Run tests by running the following (with your conda env activated) in the project directory: python -m unittest discover

Deployment

This repository includes a shell script submit.sh that will package the source files into an egg and submit the pyspark job to a Google Cloud Compute cluster. It assumes that the Google Cloud SDK is installed and on the system path.
You will also need to have authenticated with the gcloud SDK using the google account linked to the target cluster.

The submit.sh file requires minor custom configuration.
The name of the target cluster should be changed to your own cluster name. The other program options work as expected and may be changed as desired.

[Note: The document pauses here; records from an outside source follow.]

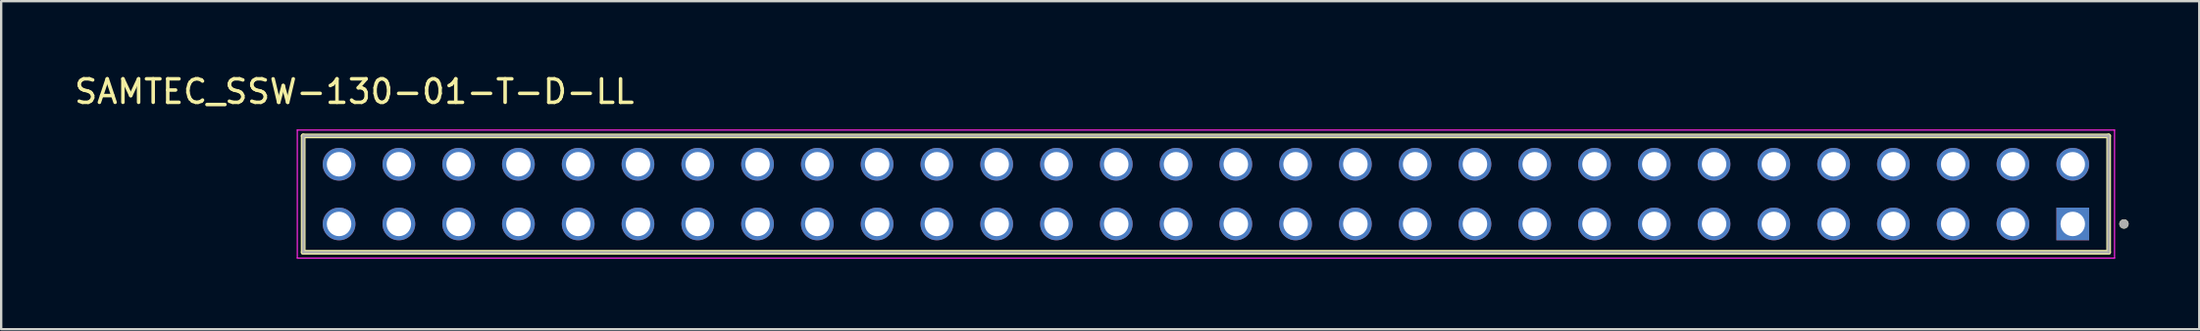
<source format=kicad_pcb>
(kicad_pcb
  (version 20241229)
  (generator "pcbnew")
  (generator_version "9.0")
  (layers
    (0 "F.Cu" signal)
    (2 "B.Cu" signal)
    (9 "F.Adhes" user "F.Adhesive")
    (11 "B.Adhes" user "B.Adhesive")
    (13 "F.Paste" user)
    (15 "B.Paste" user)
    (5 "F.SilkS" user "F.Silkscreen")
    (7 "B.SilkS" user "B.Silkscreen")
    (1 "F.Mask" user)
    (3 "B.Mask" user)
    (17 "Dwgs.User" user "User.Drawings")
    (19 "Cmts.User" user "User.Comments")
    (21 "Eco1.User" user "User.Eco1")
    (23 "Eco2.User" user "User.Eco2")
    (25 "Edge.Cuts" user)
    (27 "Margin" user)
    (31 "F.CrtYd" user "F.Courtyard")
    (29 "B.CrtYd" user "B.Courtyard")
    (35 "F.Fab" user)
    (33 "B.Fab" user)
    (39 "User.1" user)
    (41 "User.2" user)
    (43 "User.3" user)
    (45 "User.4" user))
  (footprint "SAMTEC_SSW-130-01-T-D-LL"
    (layer "F.Cu")
    (at 85.016 6.48)
    (property "Reference" "SAMTEC_SSW-130-01-T-D-LL" (at -73.01 -5.631 0) (layer "F.SilkS") (effects (font (size 1 1) (thickness 0.15))))
    (attr through_hole)
    (fp_line (start -75.185 1.206) (end -75.185 -3.747) (stroke (width 0.2) (type solid)) (layer "F.SilkS"))
    (fp_line (start 1.525 -3.747) (end -75.185 -3.747) (stroke (width 0.2) (type solid)) (layer "F.SilkS"))
    (fp_line (start 1.525 -3.747) (end 1.525 1.206) (stroke (width 0.2) (type solid)) (layer "F.SilkS"))
    (fp_line (start 1.525 1.206) (end -75.185 1.206) (stroke (width 0.2) (type solid)) (layer "F.SilkS"))
    (fp_circle (center 2.175 0) (end 2.275 0) (stroke (width 0.2) (type solid)) (fill no) (layer "F.SilkS"))
    (fp_line (start -75.435 -3.997) (end 1.775 -3.997) (stroke (width 0.05) (type solid)) (layer "F.CrtYd"))
    (fp_line (start -75.435 1.456) (end -75.435 -3.997) (stroke (width 0.05) (type solid)) (layer "F.CrtYd"))
    (fp_line (start 1.775 -3.997) (end 1.775 1.456) (stroke (width 0.05) (type solid)) (layer "F.CrtYd"))
    (fp_line (start 1.775 1.456) (end -75.435 1.456) (stroke (width 0.05) (type solid)) (layer "F.CrtYd"))
    (fp_line (start -75.185 -3.747) (end 1.525 -3.747) (stroke (width 0.1) (type solid)) (layer "F.Fab"))
    (fp_line (start -75.185 -3.747) (end 1.525 -3.747) (stroke (width 0.1) (type solid)) (layer "F.Fab"))
    (fp_line (start -75.185 1.206) (end -75.185 -3.747) (stroke (width 0.1) (type solid)) (layer "F.Fab"))
    (fp_line (start -75.185 1.206) (end -75.185 -3.747) (stroke (width 0.1) (type solid)) (layer "F.Fab"))
    (fp_line (start 1.525 -3.747) (end 1.525 1.206) (stroke (width 0.1) (type solid)) (layer "F.Fab"))
    (fp_line (start 1.525 -3.747) (end 1.525 1.206) (stroke (width 0.1) (type solid)) (layer "F.Fab"))
    (fp_line (start 1.525 1.206) (end -75.185 1.206) (stroke (width 0.1) (type solid)) (layer "F.Fab"))
    (fp_circle (center 2.175 0) (end 2.275 0) (stroke (width 0.2) (type solid)) (fill no) (layer "F.Fab"))
    (pad "01" thru_hole rect (at 0 0) (size 1.39 1.39) (drill 1.04) (layers "*.Cu" "*.Mask"))
    (pad "02" thru_hole circle (at 0 -2.54) (size 1.39 1.39) (drill 1.04) (layers "*.Cu" "*.Mask"))
    (pad "03" thru_hole circle (at -2.54 0) (size 1.39 1.39) (drill 1.04) (layers "*.Cu" "*.Mask"))
    (pad "04" thru_hole circle (at -2.54 -2.54) (size 1.39 1.39) (drill 1.04) (layers "*.Cu" "*.Mask"))
    (pad "05" thru_hole circle (at -5.08 0) (size 1.39 1.39) (drill 1.04) (layers "*.Cu" "*.Mask"))
    (pad "06" thru_hole circle (at -5.08 -2.54) (size 1.39 1.39) (drill 1.04) (layers "*.Cu" "*.Mask"))
    (pad "07" thru_hole circle (at -7.62 0) (size 1.39 1.39) (drill 1.04) (layers "*.Cu" "*.Mask"))
    (pad "08" thru_hole circle (at -7.62 -2.54) (size 1.39 1.39) (drill 1.04) (layers "*.Cu" "*.Mask"))
    (pad "09" thru_hole circle (at -10.16 0) (size 1.39 1.39) (drill 1.04) (layers "*.Cu" "*.Mask"))
    (pad "10" thru_hole circle (at -10.16 -2.54) (size 1.39 1.39) (drill 1.04) (layers "*.Cu" "*.Mask"))
    (pad "11" thru_hole circle (at -12.7 0) (size 1.39 1.39) (drill 1.04) (layers "*.Cu" "*.Mask"))
    (pad "12" thru_hole circle (at -12.7 -2.54) (size 1.39 1.39) (drill 1.04) (layers "*.Cu" "*.Mask"))
    (pad "13" thru_hole circle (at -15.24 0) (size 1.39 1.39) (drill 1.04) (layers "*.Cu" "*.Mask"))
    (pad "14" thru_hole circle (at -15.24 -2.54) (size 1.39 1.39) (drill 1.04) (layers "*.Cu" "*.Mask"))
    (pad "15" thru_hole circle (at -17.78 0) (size 1.39 1.39) (drill 1.04) (layers "*.Cu" "*.Mask"))
    (pad "16" thru_hole circle (at -17.78 -2.54) (size 1.39 1.39) (drill 1.04) (layers "*.Cu" "*.Mask"))
    (pad "17" thru_hole circle (at -20.32 0) (size 1.39 1.39) (drill 1.04) (layers "*.Cu" "*.Mask"))
    (pad "18" thru_hole circle (at -20.32 -2.54) (size 1.39 1.39) (drill 1.04) (layers "*.Cu" "*.Mask"))
    (pad "19" thru_hole circle (at -22.86 0) (size 1.39 1.39) (drill 1.04) (layers "*.Cu" "*.Mask"))
    (pad "20" thru_hole circle (at -22.86 -2.54) (size 1.39 1.39) (drill 1.04) (layers "*.Cu" "*.Mask"))
    (pad "21" thru_hole circle (at -25.4 0) (size 1.39 1.39) (drill 1.04) (layers "*.Cu" "*.Mask"))
    (pad "22" thru_hole circle (at -25.4 -2.54) (size 1.39 1.39) (drill 1.04) (layers "*.Cu" "*.Mask"))
    (pad "23" thru_hole circle (at -27.94 0) (size 1.39 1.39) (drill 1.04) (layers "*.Cu" "*.Mask"))
    (pad "24" thru_hole circle (at -27.94 -2.54) (size 1.39 1.39) (drill 1.04) (layers "*.Cu" "*.Mask"))
    (pad "25" thru_hole circle (at -30.48 0) (size 1.39 1.39) (drill 1.04) (layers "*.Cu" "*.Mask"))
    (pad "26" thru_hole circle (at -30.48 -2.54) (size 1.39 1.39) (drill 1.04) (layers "*.Cu" "*.Mask"))
    (pad "27" thru_hole circle (at -33.02 0) (size 1.39 1.39) (drill 1.04) (layers "*.Cu" "*.Mask"))
    (pad "28" thru_hole circle (at -33.02 -2.54) (size 1.39 1.39) (drill 1.04) (layers "*.Cu" "*.Mask"))
    (pad "29" thru_hole circle (at -35.56 0) (size 1.39 1.39) (drill 1.04) (layers "*.Cu" "*.Mask"))
    (pad "30" thru_hole circle (at -35.56 -2.54) (size 1.39 1.39) (drill 1.04) (layers "*.Cu" "*.Mask"))
    (pad "31" thru_hole circle (at -38.1 0) (size 1.39 1.39) (drill 1.04) (layers "*.Cu" "*.Mask"))
    (pad "32" thru_hole circle (at -38.1 -2.54) (size 1.39 1.39) (drill 1.04) (layers "*.Cu" "*.Mask"))
    (pad "33" thru_hole circle (at -40.64 0) (size 1.39 1.39) (drill 1.04) (layers "*.Cu" "*.Mask"))
    (pad "34" thru_hole circle (at -40.64 -2.54) (size 1.39 1.39) (drill 1.04) (layers "*.Cu" "*.Mask"))
    (pad "35" thru_hole circle (at -43.18 0) (size 1.39 1.39) (drill 1.04) (layers "*.Cu" "*.Mask"))
    (pad "36" thru_hole circle (at -43.18 -2.54) (size 1.39 1.39) (drill 1.04) (layers "*.Cu" "*.Mask"))
    (pad "37" thru_hole circle (at -45.72 0) (size 1.39 1.39) (drill 1.04) (layers "*.Cu" "*.Mask"))
    (pad "38" thru_hole circle (at -45.72 -2.54) (size 1.39 1.39) (drill 1.04) (layers "*.Cu" "*.Mask"))
    (pad "39" thru_hole circle (at -48.26 0) (size 1.39 1.39) (drill 1.04) (layers "*.Cu" "*.Mask"))
    (pad "40" thru_hole circle (at -48.26 -2.54) (size 1.39 1.39) (drill 1.04) (layers "*.Cu" "*.Mask"))
    (pad "41" thru_hole circle (at -50.8 0) (size 1.39 1.39) (drill 1.04) (layers "*.Cu" "*.Mask"))
    (pad "42" thru_hole circle (at -50.8 -2.54) (size 1.39 1.39) (drill 1.04) (layers "*.Cu" "*.Mask"))
    (pad "43" thru_hole circle (at -53.34 0) (size 1.39 1.39) (drill 1.04) (layers "*.Cu" "*.Mask"))
    (pad "44" thru_hole circle (at -53.34 -2.54) (size 1.39 1.39) (drill 1.04) (layers "*.Cu" "*.Mask"))
    (pad "45" thru_hole circle (at -55.88 0) (size 1.39 1.39) (drill 1.04) (layers "*.Cu" "*.Mask"))
    (pad "46" thru_hole circle (at -55.88 -2.54) (size 1.39 1.39) (drill 1.04) (layers "*.Cu" "*.Mask"))
    (pad "47" thru_hole circle (at -58.42 0) (size 1.39 1.39) (drill 1.04) (layers "*.Cu" "*.Mask"))
    (pad "48" thru_hole circle (at -58.42 -2.54) (size 1.39 1.39) (drill 1.04) (layers "*.Cu" "*.Mask"))
    (pad "49" thru_hole circle (at -60.96 0) (size 1.39 1.39) (drill 1.04) (layers "*.Cu" "*.Mask"))
    (pad "50" thru_hole circle (at -60.96 -2.54) (size 1.39 1.39) (drill 1.04) (layers "*.Cu" "*.Mask"))
    (pad "51" thru_hole circle (at -63.5 0) (size 1.39 1.39) (drill 1.04) (layers "*.Cu" "*.Mask"))
    (pad "52" thru_hole circle (at -63.5 -2.54) (size 1.39 1.39) (drill 1.04) (layers "*.Cu" "*.Mask"))
    (pad "53" thru_hole circle (at -66.04 0) (size 1.39 1.39) (drill 1.04) (layers "*.Cu" "*.Mask"))
    (pad "54" thru_hole circle (at -66.04 -2.54) (size 1.39 1.39) (drill 1.04) (layers "*.Cu" "*.Mask"))
    (pad "55" thru_hole circle (at -68.58 0) (size 1.39 1.39) (drill 1.04) (layers "*.Cu" "*.Mask"))
    (pad "56" thru_hole circle (at -68.58 -2.54) (size 1.39 1.39) (drill 1.04) (layers "*.Cu" "*.Mask"))
    (pad "57" thru_hole circle (at -71.12 0) (size 1.39 1.39) (drill 1.04) (layers "*.Cu" "*.Mask"))
    (pad "58" thru_hole circle (at -71.12 -2.54) (size 1.39 1.39) (drill 1.04) (layers "*.Cu" "*.Mask"))
    (pad "59" thru_hole circle (at -73.66 0) (size 1.39 1.39) (drill 1.04) (layers "*.Cu" "*.Mask"))
    (pad "60" thru_hole circle (at -73.66 -2.54) (size 1.39 1.39) (drill 1.04) (layers "*.Cu" "*.Mask")))
  (gr_rect
    (start -3 -3)
    (end 90.391 10.961)
    (stroke (width 0.1) (type default))
    (fill no)
    (layer "Edge.Cuts")))
</source>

To use the submission script, first activate the conda environment for the project (see Installation section for details). Then you can simply: ./submit.sh

Thanks to Chris Barrick for his help with creating the setup.py and submit.sh scripts!

Built With

Contributing

There are no specific guidelines for contributing. Feel free to send a pull request if you have an improvement.

Versioning

We use the GitFlow workflow to organize releases and development of new features.

Authors

See the contributors file for details

License

This project is licensed under the MIT License - see the LICENSE.md file for details

Acknowledgments

  • This project was completed as a part of the Data Science Practicum 2018 course at the University of Georgia
  • Dr. Shannon Quinn is responsible for the problem formulation and initial guidance towards solution methods. He also provided the very small data set included in this repository
  • A. Balucha for his repository of stopwords
  • Chris Barrick for providing the setup.py and submit.sh scrips
  • Other resources used have been cited in their corresponding wiki page.